**Source material**
◆ ◆ ◆ ◆ ◆
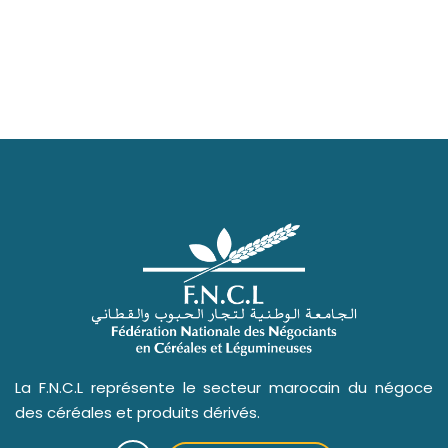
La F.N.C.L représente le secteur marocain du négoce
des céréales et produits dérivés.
◆ ◆ ◆ ◆ ◆
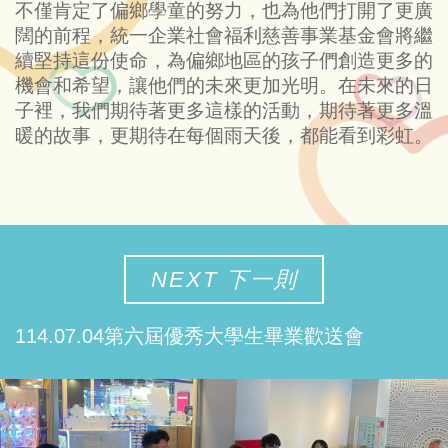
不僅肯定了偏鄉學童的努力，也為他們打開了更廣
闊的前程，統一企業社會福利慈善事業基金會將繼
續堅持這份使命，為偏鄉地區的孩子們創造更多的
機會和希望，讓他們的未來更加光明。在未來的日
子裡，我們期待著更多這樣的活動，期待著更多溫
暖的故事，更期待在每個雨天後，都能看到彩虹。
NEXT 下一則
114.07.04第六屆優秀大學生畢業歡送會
◆ ◆ ◆ ◆ ◆
**Task details**
When you reach the line in the material above that holds "La F.N.C.L représente", begin reproducing lines exactly, and stop after the line that holds "des céréales et produits dérivés.".

**Answer below**
La F.N.C.L représente le secteur marocain du négoce
des céréales et produits dérivés.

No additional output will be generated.